# Written request
Copy out every row below word for word, leaving none out.

Saved data entries
##############################

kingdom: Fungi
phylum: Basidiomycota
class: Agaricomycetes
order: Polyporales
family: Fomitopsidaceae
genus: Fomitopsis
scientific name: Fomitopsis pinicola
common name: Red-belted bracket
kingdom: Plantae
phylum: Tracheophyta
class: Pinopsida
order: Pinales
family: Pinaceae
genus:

##############################

# Solution below
kingdom: Fungi
phylum: Basidiomycota
class: Agaricomycetes
order: Polyporales
family: Fomitopsidaceae
genus: Fomitopsis
scientific name: Fomitopsis pinicola
common name: Red-belted bracket
kingdom: Plantae
phylum: Tracheophyta
class: Pinopsida
order: Pinales
family: Pinaceae
genus:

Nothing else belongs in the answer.